Simple projects that use whole stitches and bright threads. For example, the Tiddlers range from Mouseloft cross stitch kits (www.mouseloft.co.uk) are ideal for youngsters and only £1.59 per kit. If you already have materials, how about one of these free charts from Gathered?
Make a card to send
These will also work well because not only are they small and manageable, they’ll provide a superb sense of achievement when the child hands over their completed greetings to family and friends.
Pick a fun theme
Select designs that feature the child’s favourite hobby or animal. A cute character should help to keep them motivated.
Don’t overdo it
“Give the child a project that’s within their capabilities,” advises Roger at Mouseloft. “Small designs with only a few colours will give them more chance of achieving the satisfaction of completing a piece of stitching.”
Pick a fabric that’s easy for small hands to stitch
Equipment wise, start with low-count fabrics such as 6-count Binca or plastic canvas, so it’s easy to see where to stitch. Also invest in a large, blunt-ended tapestry needle – it will be easier for them to guide through the holes.

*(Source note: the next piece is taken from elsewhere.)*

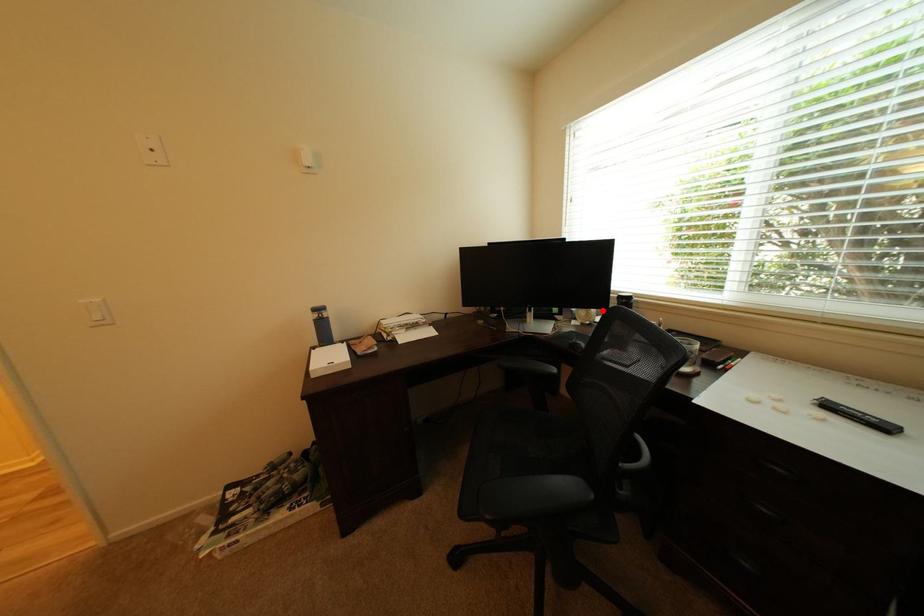
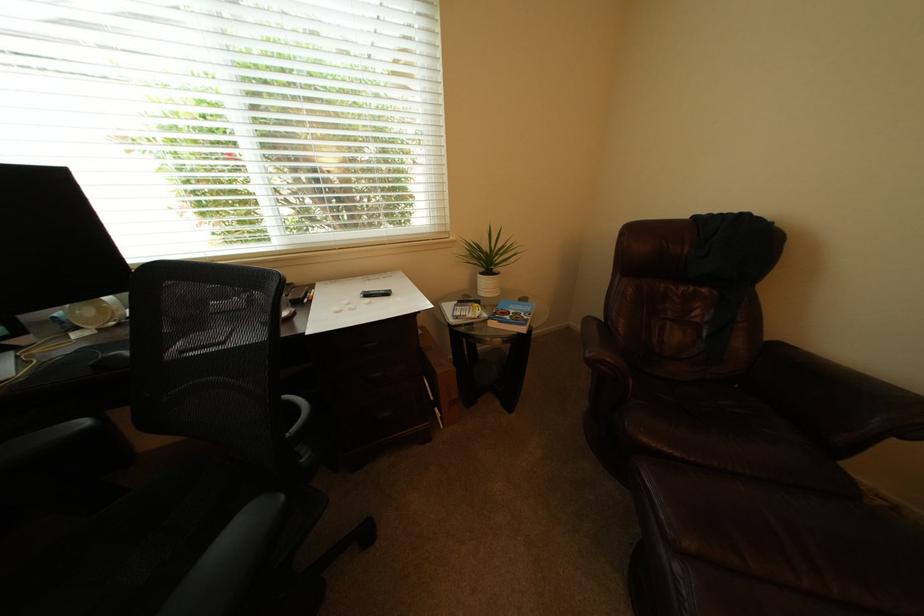
In the second image, find the point that corresponds to the highlighted location in the first image.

Keep initial stitching sessions short, simple and positive – little ones can lose concentration very quickly!
Demo the basics
Show them the basic steps of making a cross stitch and offer support, but resist the temptation to take over completely – let the child be as hands-on as possible, even if they make mistakes now and again. Need a refresher? Head to our How to Cross Stitch post and video tutorial.
Encourage and oversee
Remember to give lots of praise and encouragement along the way and supervise kids at all times.
Let their skills grow
Once they are able to stitch competently you can introduce yet more creativity: “We always suggest children colour in graph paper and create their own designs,” says Cara Ackerman of DMC. “Although any chart can be followed, there’s something personal and special about designing your own.”
Kids love bright colours and seeing their designs come to life. If you’ve got your binca fabric and needle ready, stitch with 3 strands of thread, rather than 2 as we usually do as adults. This helps the bright colours shine (catching children’s interest) and also works better with the bigger count of the fabric to create a fuller design.
Why teach cross stitch for kids?
If there’s one thing that’s even more enjoyable than stitching, it’s passing your love for the hobby on to someone new. Teaching a beginner to cross stitch is immensely satisfying, and kids make excellent pupils! Lessons will provide a great opportunity to spend quality time with your child or grandchild, allowing you to bond over a shared pastime. Even better, stitching can help boost their hand-eye co-ordination, concentration and maths skills. So, if you know a young relative or a friend’s child who’s itching to catch the stitching bug, we’re here to help you give them the best possible start in their new hobby.
Cross stitch designer Susan Ryder used to be a teacher, and ran a stitching club for youngsters aged six to 11. “Never underestimate what children can do – they can really surprise you,” she says. “Counted cross stitch is really good for them as it involves counting, co-ordination, planning ahead, appreciating the use of colour and experiencing the satisfaction of seeing a picture appear on a blank piece of fabric. Several of the children even became confident with fractional stitches and working on evenweave… and some of them ended up preferring to stay in at breaktimes and stitch, instead of going out to play!”
Kids of any age can start learning to stitch, although it’s normally at around six or seven that they start to show an interest in the hobby. Once they do, it’s a great cue to start coaching them. Stitching is fantastically enjoyable, and you’re sure to find it doubly so when you introduce a youngster to the hobby. Armed with these simple tips, you’ll be all set to give the younger generation a chance to fall in love with cross stitch, just like you did!